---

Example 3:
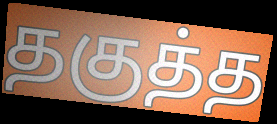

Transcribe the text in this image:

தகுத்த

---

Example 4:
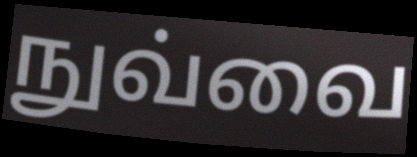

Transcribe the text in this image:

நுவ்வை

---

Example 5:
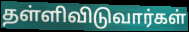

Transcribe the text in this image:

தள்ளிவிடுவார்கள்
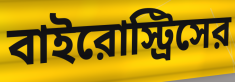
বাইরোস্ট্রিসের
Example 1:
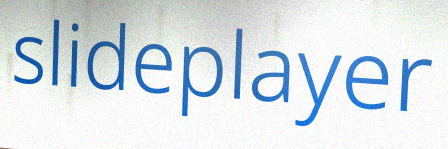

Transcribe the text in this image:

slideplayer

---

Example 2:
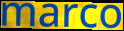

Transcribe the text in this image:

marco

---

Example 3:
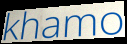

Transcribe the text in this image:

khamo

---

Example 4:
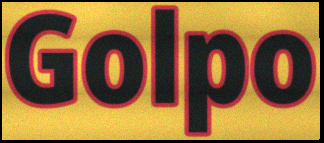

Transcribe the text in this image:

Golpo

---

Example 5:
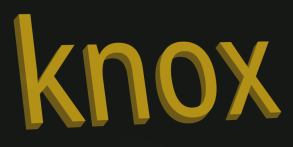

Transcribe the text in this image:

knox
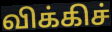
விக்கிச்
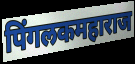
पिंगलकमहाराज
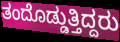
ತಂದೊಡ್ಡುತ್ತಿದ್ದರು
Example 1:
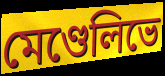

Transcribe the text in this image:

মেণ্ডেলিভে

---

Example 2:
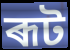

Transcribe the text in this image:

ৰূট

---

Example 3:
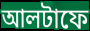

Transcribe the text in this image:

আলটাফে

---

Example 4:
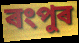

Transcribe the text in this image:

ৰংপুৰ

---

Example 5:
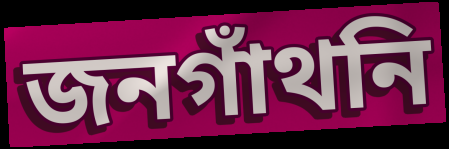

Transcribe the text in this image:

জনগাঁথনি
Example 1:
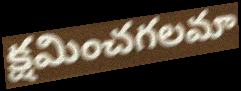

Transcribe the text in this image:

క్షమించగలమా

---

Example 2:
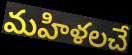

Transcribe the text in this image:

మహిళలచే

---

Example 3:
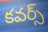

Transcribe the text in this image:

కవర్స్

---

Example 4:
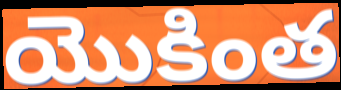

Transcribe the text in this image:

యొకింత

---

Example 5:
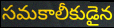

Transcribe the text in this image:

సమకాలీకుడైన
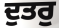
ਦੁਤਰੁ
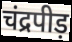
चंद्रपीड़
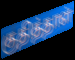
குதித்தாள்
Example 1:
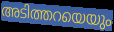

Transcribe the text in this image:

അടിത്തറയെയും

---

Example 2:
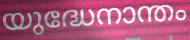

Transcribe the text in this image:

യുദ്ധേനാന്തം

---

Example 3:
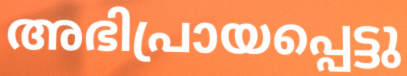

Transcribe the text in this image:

• • •

Print the whole listing exactly. No pictures belong in the copy.

---

Example 3:

Transcribe the text in this image:

தகுத்த

---

Example 4:

Transcribe the text in this image:

நுவ்வை

---

Example 5:

Transcribe the text in this image:

தள்ளிவிடுவார்கள்
বাইরোস্ট্রিসের
Example 1:

Transcribe the text in this image:

slideplayer

---

Example 2:

Transcribe the text in this image:

marco

---

Example 3:

Transcribe the text in this image:

khamo

---

Example 4:

Transcribe the text in this image:

Golpo

---

Example 5:

Transcribe the text in this image:

knox
விக்கிச்
पिंगलकमहाराज
ತಂದೊಡ್ಡುತ್ತಿದ್ದರು
Example 1:

Transcribe the text in this image:

মেণ্ডেলিভে

---

Example 2:

Transcribe the text in this image:

ৰূট

---

Example 3:

Transcribe the text in this image:

আলটাফে

---

Example 4:

Transcribe the text in this image:

ৰংপুৰ

---

Example 5:

Transcribe the text in this image:

জনগাঁথনি
Example 1:

Transcribe the text in this image:

క్షమించగలమా

---

Example 2:

Transcribe the text in this image:

మహిళలచే

---

Example 3:

Transcribe the text in this image:

కవర్స్

---

Example 4:

Transcribe the text in this image:

యొకింత

---

Example 5:

Transcribe the text in this image:

సమకాలీకుడైన
ਦੁਤਰੁ
चंद्रपीड़
குதித்தாள்
Example 1:

Transcribe the text in this image:

അടിത്തറയെയും

---

Example 2:

Transcribe the text in this image:

യുദ്ധേനാന്തം

---

Example 3:

Transcribe the text in this image:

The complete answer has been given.